И я решилась посмотреть в лицо женщины, что застыла во льду. Эта – совсем молоденькая. И хрупкая такая. Ее кожа бела, а веснушки на ней горят яркими пятнышками. Рыжие волосы завиваются, одна прядка упала на лицо.
– Как ее звали?
– Евгения. Комарова Евгения. Студентка… – Дар встал сзади. Близко. Слишком даже близко. На расстоянии удара. Но… пусть. – А это Верочка… ее хватило почти на два месяца.
– Все дело в крови?
– Да. И в том, что меня обманули. Обещали, а потом бросили. Как тебя…
Неправда.
Меня никто не бросал. Это скорее уж я… но пускай.
– Василиса… дар слабый, едва хватило, но здесь он раскрывается. Всего пару дней нужно, а потом кровь насыщается силой…
Глава 40. Дверь
«Таро 78 Дверей, выпущенное в последний год Пиетро Алиего, безусловно, обрело немалую популярность в силу красоты и символизма. Однако стоит заметить, что для любого опытного прорицателя первостепенное значение имеет скорее образ, нежели значение карты».
Под землей темно.
И темнота эта глухая, кромешная. Та, сквозь которую приходится пробираться на ощупь. И медленно. Шаг за шагом. Далеко они не уйдут. Пара шагов, и тень выхода истает. Останется лишь ощущение полной бессмысленности происходящего.

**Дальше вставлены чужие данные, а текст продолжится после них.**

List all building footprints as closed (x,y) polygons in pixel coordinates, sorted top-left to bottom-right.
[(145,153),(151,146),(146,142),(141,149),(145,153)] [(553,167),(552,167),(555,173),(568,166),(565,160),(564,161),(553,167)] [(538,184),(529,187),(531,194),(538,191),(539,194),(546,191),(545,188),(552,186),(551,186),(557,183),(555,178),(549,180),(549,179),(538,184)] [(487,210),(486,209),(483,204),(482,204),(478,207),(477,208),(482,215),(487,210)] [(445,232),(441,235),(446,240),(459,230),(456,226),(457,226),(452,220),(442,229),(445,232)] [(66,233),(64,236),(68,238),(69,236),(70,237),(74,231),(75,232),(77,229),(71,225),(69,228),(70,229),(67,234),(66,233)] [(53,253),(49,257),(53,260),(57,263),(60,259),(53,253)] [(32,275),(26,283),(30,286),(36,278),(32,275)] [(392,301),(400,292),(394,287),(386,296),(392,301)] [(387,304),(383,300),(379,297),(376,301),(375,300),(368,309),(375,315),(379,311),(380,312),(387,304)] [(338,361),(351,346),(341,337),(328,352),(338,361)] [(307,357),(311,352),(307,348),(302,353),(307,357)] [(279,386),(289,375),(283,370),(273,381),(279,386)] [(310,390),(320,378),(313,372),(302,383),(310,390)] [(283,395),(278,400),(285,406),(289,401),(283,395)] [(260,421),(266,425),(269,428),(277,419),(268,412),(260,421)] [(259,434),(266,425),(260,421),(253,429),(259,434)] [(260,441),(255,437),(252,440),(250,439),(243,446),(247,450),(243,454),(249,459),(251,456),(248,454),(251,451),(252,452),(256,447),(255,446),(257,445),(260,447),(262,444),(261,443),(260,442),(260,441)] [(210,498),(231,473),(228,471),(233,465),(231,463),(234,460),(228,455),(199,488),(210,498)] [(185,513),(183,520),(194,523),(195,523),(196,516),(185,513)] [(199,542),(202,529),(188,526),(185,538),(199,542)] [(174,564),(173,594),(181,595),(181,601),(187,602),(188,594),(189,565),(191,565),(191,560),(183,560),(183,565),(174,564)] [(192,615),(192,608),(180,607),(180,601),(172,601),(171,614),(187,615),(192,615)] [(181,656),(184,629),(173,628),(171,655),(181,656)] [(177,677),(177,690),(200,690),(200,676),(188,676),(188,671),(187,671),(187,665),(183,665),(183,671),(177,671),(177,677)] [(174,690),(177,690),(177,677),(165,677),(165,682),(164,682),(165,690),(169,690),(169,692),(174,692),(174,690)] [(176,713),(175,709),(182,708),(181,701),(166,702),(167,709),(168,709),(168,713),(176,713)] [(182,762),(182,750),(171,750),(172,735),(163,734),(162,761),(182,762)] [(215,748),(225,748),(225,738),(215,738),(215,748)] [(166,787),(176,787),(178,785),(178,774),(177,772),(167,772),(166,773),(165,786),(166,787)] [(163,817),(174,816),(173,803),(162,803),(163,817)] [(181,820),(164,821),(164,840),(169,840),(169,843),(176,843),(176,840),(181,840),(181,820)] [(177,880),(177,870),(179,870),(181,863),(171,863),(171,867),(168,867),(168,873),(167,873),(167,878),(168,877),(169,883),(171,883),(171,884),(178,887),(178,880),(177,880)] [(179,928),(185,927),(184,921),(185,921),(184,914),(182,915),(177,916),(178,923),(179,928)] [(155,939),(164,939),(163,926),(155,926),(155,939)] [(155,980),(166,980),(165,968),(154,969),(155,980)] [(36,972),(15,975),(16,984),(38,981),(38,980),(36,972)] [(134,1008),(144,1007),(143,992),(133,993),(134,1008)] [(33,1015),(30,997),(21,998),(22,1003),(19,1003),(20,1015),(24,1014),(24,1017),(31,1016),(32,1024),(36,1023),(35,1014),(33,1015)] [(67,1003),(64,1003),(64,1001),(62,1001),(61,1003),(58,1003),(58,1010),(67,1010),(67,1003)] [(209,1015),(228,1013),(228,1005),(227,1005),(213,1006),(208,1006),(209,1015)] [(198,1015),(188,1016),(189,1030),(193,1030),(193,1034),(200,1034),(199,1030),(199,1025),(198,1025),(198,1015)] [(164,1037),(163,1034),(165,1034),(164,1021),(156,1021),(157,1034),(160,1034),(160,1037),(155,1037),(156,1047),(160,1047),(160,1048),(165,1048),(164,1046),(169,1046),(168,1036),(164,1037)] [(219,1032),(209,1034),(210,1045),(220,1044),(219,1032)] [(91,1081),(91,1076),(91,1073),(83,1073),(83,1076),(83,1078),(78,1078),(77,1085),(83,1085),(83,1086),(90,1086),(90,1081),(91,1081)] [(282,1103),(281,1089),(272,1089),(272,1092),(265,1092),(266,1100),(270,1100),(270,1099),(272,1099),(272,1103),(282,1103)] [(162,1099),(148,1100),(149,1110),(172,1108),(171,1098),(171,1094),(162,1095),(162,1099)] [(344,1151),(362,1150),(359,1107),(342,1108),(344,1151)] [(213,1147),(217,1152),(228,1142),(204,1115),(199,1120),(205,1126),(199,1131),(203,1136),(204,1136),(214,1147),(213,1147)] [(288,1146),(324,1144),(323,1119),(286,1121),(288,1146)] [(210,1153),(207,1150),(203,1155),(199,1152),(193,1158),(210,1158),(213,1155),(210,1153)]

Соваться вниз вот так глупо.
Неразумно.
Напрочь.
Но неведомая сила тянет вперед. И Бекшеев не способен устоять перед ней.
– П-погоди. – Сапожников держится рядом. – Я… вот только не смейся. Я боюсь темноты. С тех пор, как… Дико боюсь темноты. И отец заказал…
Узкая пластина артефакта, влажная от воды. И холодная. Питающий камень спрятан внутри контура.
– А ты?
– У меня их полдюжины… Был один, но как-то случайно забыл в другой куртке. Теперь вот… всегда. Должен касаться кожи. – Сапожник сунул руку под одежду. – Новейшая разработка. На следовых эманациях. И остаточном фоне. Для… слепых. В теории. Осторожно, может быть неприятно.
Это слабо сказано. Стоило металлу коснуться кожи, и голову пронзила боль.
Этак Бекшеев прямо у входа и ляжет.
Но боль проходит, а тьма рассеивается. Медленно. Она остается отдельными мазками, освобождая широкий коридор, в центре которого остались деревянные шпалы. Некоторые сгнили, другие казались почти нетронутыми. Странно, все даже не в серых, в сине-зеленых тонах, но в то же время восприятие четкое.
Тележка.
И… куда дальше-то?
Вниз.
Что бы дар ни уловил, это находилось внизу. И стоило потянуться, как ощущение стало четче. Яснее.